* To do
Output every line of text from the items below as a Markdown table with the columns "Number" and "Text," numbering the rows in order and skipping blank lines. Include only the text, not the images.

'''

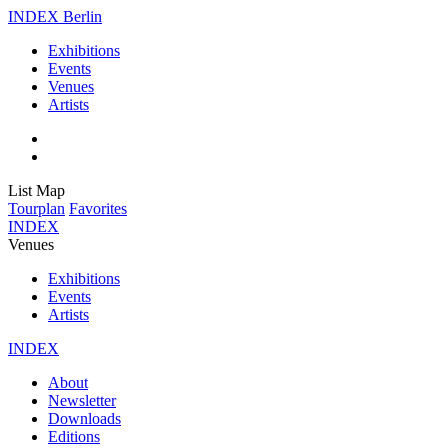
INDEX Berlin
Exhibitions
Events
Venues
Artists
List
Map
Tourplan
Favorites
INDEX
Venues
Exhibitions
Events
Artists
INDEX
About
Newsletter
Downloads
Editions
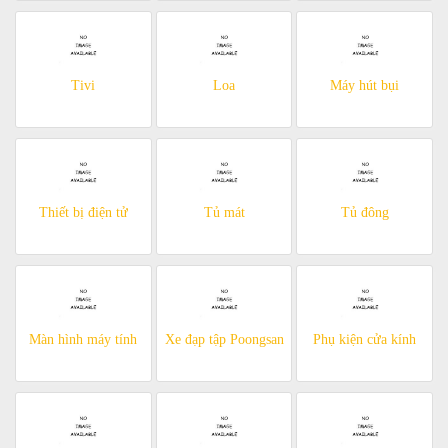
Tivi
Loa
Máy hút bụi
Thiết bị điện tử
Tủ mát
Tủ đông
Màn hình máy tính
Xe đạp tập Poongsan
Phụ kiện cửa kính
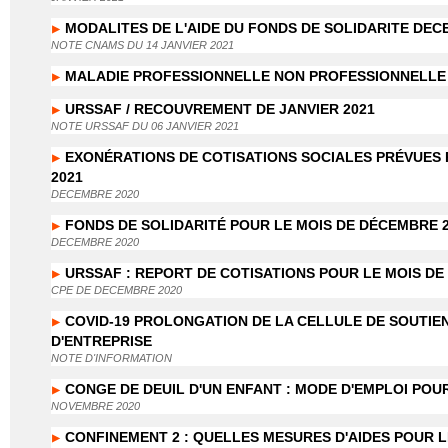
MODALITES DE L'AIDE DU FONDS DE SOLIDARITE DEC
NOTE CNAMS DU 14 JANVIER 2021
MALADIE PROFESSIONNELLE NON PROFESSIONNELLE ET
URSSAF / RECOUVREMENT DE JANVIER 2021
NOTE URSSAF DU 06 JANVIER 2021
EXONÉRATIONS DE COTISATIONS SOCIALES PRÉVUES 
2021
DECEMBRE 2020
FONDS DE SOLIDARITÉ POUR LE MOIS DE DÉCEMBRE 
DECEMBRE 2020
URSSAF : REPORT DE COTISATIONS POUR LE MOIS D
CPE DE DECEMBRE 2020
COVID-19 PROLONGATION DE LA CELLULE DE SOUTI
D'ENTREPRISE
NOTE D'INFORMATION
CONGE DE DEUIL D'UN ENFANT : MODE D'EMPLOI POU
NOVEMBRE 2020
CONFINEMENT 2 : QUELLES MESURES D'AIDES POUR L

'''

* Result for this exercise
| Number | Text |
|---|---|
| 1 | INDEX Berlin |
| 2 | Exhibitions |
| 3 | Events |
| 4 | Venues |
| 5 | Artists |
| 6 | List |
| 7 | Map |
| 8 | Tourplan |
| 9 | Favorites |
| 10 | INDEX |
| 11 | Venues |
| 12 | Exhibitions |
| 13 | Events |
| 14 | Artists |
| 15 | INDEX |
| 16 | About |
| 17 | Newsletter |
| 18 | Downloads |
| 19 | Editions |
| 20 | Tivi |
| 21 | Loa |
| 22 | Máy hút bụi |
| 23 | Thiết bị điện tử |
| 24 | Tủ mát |
| 25 | Tủ đông |
| 26 | Màn hình máy tính |
| 27 | Xe đạp tập Poongsan |
| 28 | Phụ kiện cửa kính |
| 29 | MODALITES DE L'AIDE DU FONDS DE SOLIDARITE DEC |
| 30 | NOTE CNAMS DU 14 JANVIER 2021 |
| 31 | MALADIE PROFESSIONNELLE NON PROFESSIONNELLE ET |
| 32 | URSSAF / RECOUVREMENT DE JANVIER 2021 |
| 33 | NOTE URSSAF DU 06 JANVIER 2021 |
| 34 | EXONÉRATIONS DE COTISATIONS SOCIALES PRÉVUES  |
| 35 | 2021 |
| 36 | DECEMBRE 2020 |
| 37 | FONDS DE SOLIDARITÉ POUR LE MOIS DE DÉCEMBRE  |
| 38 | DECEMBRE 2020 |
| 39 | URSSAF : REPORT DE COTISATIONS POUR LE MOIS D |
| 40 | CPE DE DECEMBRE 2020 |
| 41 | COVID-19 PROLONGATION DE LA CELLULE DE SOUTI |
| 42 | D'ENTREPRISE |
| 43 | NOTE D'INFORMATION |
| 44 | CONGE DE DEUIL D'UN ENFANT : MODE D'EMPLOI POU |
| 45 | NOVEMBRE 2020 |
| 46 | CONFINEMENT 2 : QUELLES MESURES D'AIDES POUR L |